Gather each line in the entries that includes the string "passion".

%%

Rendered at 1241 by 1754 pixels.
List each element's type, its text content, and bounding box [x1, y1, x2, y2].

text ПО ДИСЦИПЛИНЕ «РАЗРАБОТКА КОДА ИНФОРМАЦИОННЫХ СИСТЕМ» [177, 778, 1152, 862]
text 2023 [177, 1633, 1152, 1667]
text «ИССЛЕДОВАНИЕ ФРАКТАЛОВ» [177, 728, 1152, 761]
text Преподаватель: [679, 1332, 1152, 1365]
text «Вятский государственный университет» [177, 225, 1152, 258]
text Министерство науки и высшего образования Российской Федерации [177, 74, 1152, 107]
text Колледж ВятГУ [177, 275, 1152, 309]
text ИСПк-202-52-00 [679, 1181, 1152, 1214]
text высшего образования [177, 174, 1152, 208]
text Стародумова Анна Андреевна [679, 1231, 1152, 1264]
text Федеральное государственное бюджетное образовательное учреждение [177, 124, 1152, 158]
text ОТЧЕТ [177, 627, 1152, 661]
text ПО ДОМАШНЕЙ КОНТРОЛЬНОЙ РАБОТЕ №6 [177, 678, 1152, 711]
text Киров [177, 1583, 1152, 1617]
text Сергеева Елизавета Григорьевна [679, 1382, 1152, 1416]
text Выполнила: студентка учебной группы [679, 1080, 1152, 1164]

%%
%%

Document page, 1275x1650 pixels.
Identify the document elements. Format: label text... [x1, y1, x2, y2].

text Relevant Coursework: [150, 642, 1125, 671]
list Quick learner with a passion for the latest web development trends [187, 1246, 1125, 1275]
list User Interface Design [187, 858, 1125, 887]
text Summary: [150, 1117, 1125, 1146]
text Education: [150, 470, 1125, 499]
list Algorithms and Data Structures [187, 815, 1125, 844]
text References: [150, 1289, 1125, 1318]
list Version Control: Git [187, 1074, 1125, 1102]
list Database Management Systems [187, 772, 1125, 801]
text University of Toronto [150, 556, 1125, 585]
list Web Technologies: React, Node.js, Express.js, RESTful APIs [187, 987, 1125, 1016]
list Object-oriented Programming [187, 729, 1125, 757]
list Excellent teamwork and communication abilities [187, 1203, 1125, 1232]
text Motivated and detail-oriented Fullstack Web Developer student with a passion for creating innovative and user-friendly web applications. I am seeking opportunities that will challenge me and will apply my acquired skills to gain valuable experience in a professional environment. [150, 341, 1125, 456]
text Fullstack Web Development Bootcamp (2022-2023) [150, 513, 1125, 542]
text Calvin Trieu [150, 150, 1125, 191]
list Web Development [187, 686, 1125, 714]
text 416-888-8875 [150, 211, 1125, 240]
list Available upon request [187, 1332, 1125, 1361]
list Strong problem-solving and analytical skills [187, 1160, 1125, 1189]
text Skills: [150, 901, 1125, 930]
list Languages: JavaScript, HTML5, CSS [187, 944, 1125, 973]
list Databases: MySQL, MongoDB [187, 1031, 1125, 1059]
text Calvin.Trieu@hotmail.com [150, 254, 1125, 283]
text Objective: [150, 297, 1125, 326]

%%
%%

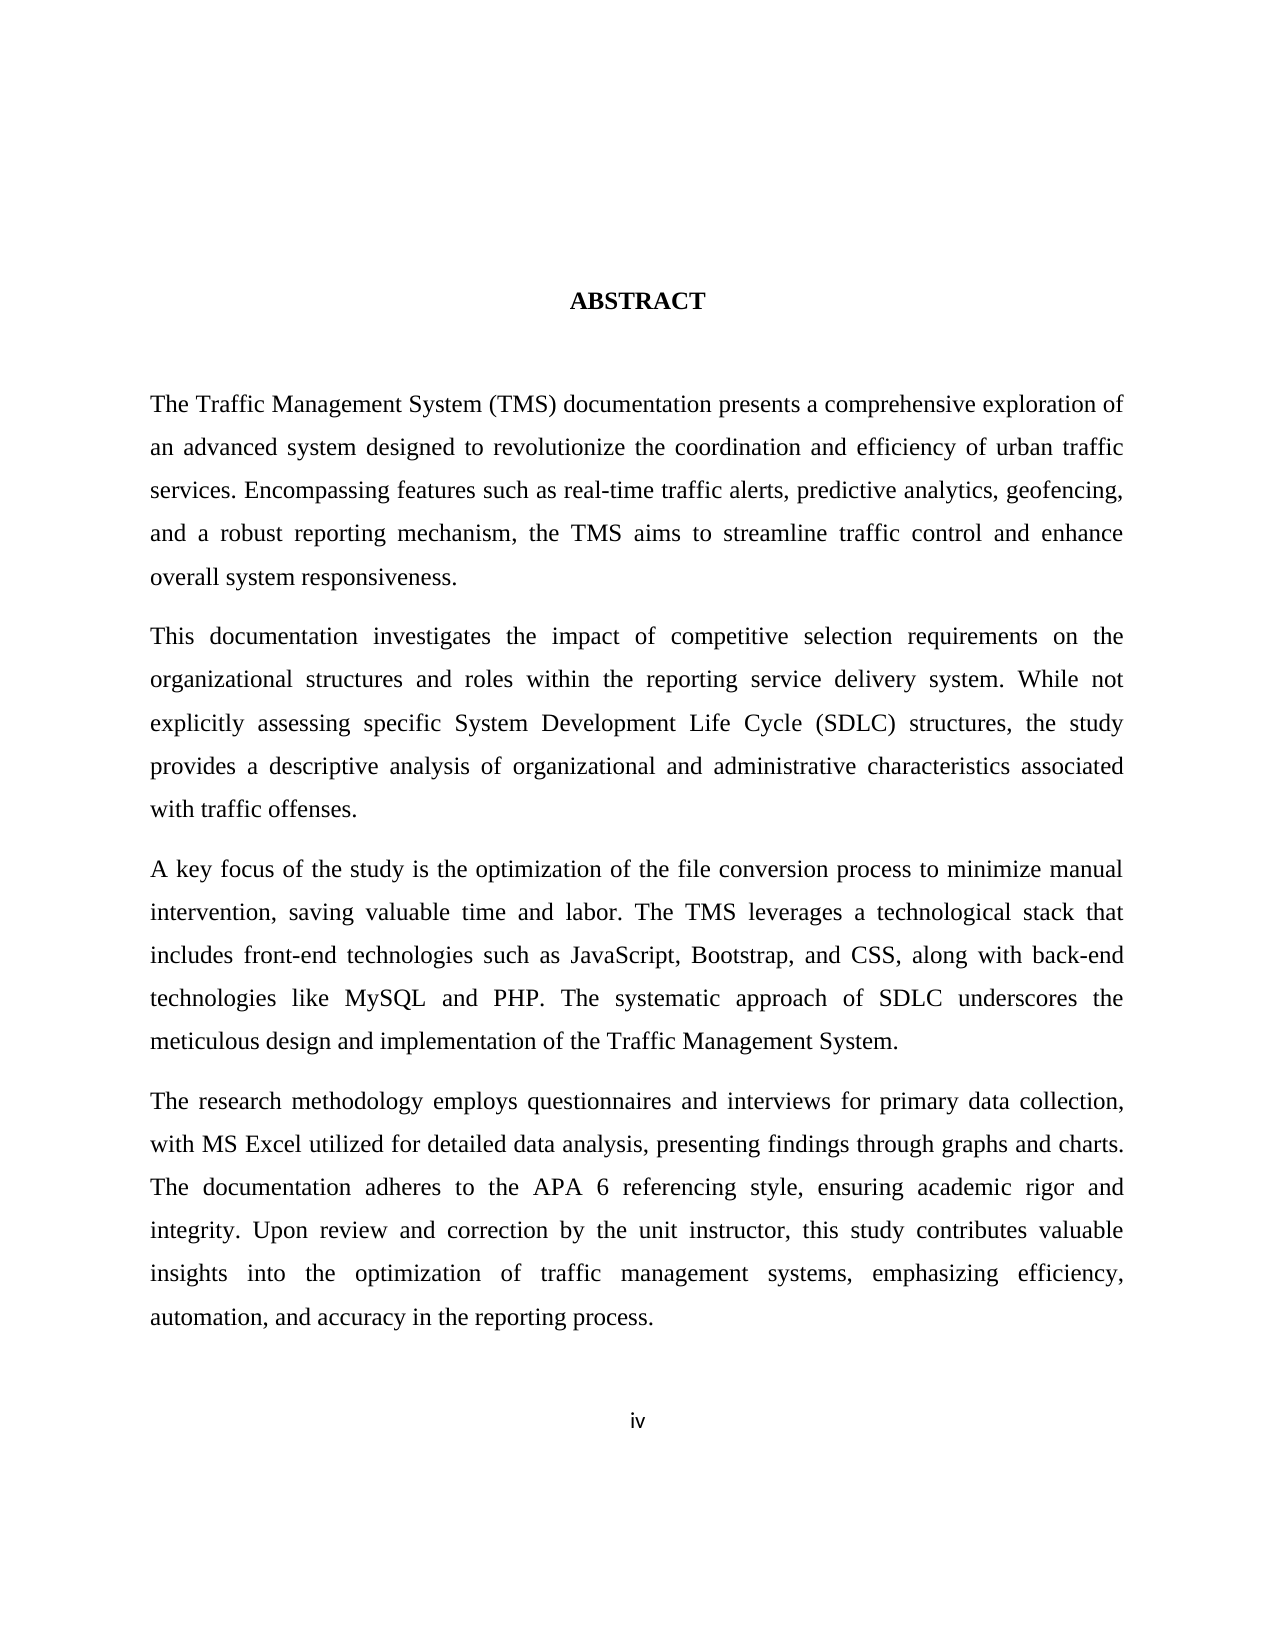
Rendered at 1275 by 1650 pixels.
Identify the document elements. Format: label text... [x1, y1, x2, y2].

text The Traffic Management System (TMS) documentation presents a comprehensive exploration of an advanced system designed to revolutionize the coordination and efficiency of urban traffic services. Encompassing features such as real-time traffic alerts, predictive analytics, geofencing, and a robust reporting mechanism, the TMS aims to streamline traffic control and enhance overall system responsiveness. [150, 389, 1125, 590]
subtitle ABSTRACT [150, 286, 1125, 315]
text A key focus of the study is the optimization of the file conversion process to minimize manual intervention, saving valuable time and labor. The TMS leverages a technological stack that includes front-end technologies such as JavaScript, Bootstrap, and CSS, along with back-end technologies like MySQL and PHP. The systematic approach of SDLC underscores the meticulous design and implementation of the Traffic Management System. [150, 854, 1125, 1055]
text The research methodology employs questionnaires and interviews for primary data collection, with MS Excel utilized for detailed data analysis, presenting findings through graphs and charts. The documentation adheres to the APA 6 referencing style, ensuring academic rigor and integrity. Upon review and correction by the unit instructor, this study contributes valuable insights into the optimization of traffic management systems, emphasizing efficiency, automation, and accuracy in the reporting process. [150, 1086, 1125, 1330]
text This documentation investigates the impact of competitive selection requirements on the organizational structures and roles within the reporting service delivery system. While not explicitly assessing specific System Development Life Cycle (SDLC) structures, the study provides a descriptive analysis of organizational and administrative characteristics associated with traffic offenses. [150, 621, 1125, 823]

%%

* _Result_:
list Quick learner with a passion for the latest web development trends [187, 1246, 1125, 1275]
text Motivated and detail-oriented Fullstack Web Developer student with a passion for creating innovative and user-friendly web applications. I am seeking opportunities that will challenge me and will apply my acquired skills to gain valuable experience in a professional environment. [150, 341, 1125, 456]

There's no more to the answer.